La formulation "la loi détermine les conditions dans lesquelles s'exerce la liberté de la femme de mettre fin à sa grossesse" soulève des interrogations quant à la portée de cette "liberté garantie". Certains constitutionnalistes estiment que cette formulation pourrait être interprétée comme laissant une marge de manœuvre importante au législateur pour encadrer l'accès à l'avortement. D'autres, en revanche, considèrent que l'inscription dans la Constitution confère une protection plus forte à ce droit, limitant ainsi la possibilité de revenir sur les avancées législatives existantes.
Le rôle du Conseil constitutionnel
L'interprétation de cette nouvelle disposition constitutionnelle reviendra en dernier ressort au Conseil constitutionnel. Il est donc crucial d'analyser la jurisprudence existante du Conseil en matière d'avortement et de droits fondamentaux afin de mieux cerner les contours de cette "liberté garantie". Le Conseil devra notammentConcilier cette liberté avec d'autres principes constitutionnels, tels que la dignité de la personne humaine et la protection de l'enfant à naître.

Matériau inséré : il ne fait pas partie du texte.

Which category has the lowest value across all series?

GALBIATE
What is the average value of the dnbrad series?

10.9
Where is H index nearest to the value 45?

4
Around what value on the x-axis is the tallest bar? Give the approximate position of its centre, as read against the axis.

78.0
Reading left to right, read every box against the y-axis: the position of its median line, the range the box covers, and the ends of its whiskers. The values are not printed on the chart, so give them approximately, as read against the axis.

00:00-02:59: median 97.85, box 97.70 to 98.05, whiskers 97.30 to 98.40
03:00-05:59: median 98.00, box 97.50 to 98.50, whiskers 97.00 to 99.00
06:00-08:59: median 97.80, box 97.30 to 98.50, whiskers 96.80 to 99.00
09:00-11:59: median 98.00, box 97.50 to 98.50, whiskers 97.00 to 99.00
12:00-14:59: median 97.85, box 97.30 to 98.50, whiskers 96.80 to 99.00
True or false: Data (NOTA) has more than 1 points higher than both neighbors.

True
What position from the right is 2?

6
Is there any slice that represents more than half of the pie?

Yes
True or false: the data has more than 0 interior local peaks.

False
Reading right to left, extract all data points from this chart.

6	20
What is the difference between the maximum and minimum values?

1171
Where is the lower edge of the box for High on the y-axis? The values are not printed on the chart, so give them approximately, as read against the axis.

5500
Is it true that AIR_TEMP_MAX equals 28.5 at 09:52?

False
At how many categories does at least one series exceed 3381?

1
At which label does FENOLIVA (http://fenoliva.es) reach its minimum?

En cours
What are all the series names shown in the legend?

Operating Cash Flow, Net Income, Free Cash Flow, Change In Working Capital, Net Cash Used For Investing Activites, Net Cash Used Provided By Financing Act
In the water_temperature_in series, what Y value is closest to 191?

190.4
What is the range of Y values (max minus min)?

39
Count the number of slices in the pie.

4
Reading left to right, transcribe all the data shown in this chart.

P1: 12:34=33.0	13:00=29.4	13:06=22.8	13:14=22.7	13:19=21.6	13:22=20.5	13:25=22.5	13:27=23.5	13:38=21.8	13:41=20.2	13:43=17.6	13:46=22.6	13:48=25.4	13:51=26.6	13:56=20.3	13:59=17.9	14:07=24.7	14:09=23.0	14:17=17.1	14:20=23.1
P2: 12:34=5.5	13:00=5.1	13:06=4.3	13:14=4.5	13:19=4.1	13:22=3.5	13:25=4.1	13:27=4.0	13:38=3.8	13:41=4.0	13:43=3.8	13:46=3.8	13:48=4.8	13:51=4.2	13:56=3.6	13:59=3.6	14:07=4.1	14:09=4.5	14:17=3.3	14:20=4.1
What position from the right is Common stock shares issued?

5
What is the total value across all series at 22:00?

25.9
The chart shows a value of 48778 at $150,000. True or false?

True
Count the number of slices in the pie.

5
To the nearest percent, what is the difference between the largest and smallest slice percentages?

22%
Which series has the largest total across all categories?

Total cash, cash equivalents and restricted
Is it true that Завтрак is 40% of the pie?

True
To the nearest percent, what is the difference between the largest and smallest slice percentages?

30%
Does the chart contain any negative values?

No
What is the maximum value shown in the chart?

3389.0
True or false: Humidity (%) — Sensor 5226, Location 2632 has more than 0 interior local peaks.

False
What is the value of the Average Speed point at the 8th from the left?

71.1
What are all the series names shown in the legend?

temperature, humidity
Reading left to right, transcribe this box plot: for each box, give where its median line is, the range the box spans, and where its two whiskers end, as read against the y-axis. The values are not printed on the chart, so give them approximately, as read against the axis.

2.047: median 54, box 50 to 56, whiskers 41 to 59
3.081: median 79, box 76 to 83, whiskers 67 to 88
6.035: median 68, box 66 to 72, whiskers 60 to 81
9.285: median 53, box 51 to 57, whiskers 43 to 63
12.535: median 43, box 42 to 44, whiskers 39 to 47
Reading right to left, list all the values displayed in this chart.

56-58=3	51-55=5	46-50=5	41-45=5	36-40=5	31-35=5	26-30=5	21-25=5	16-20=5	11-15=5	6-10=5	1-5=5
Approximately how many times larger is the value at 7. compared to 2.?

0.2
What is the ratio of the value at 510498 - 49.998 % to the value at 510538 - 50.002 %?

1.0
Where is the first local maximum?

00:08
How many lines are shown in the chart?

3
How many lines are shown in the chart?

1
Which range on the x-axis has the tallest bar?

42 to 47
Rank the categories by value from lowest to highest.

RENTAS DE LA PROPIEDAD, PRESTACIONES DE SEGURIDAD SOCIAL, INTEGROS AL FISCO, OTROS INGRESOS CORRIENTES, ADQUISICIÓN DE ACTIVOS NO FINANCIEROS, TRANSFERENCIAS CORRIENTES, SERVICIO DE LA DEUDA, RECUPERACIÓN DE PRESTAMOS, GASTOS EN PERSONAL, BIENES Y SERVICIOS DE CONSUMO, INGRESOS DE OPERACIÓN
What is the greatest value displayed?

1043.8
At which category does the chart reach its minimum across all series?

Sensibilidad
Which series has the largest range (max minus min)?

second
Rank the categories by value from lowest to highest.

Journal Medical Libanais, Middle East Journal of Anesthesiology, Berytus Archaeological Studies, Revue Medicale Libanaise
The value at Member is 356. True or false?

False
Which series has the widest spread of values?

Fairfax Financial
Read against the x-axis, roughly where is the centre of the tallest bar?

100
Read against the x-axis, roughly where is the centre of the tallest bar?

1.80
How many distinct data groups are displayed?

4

Comparaison avec d'autres constitutions
Il est intéressant de noter que la France fait œuvre pionnière en inscrivant explicitement l'avortement dans sa Constitution. En effet, seules trois constitutions dans le monde mentionnent le terme "avortement", et toutes trois l'interdisent. Cette singularité souligne l'importance de cette avancée pour les droits des femmes en France, mais aussi la nécessité de rester vigilant quant à sa mise en œuvre et à son interprétation.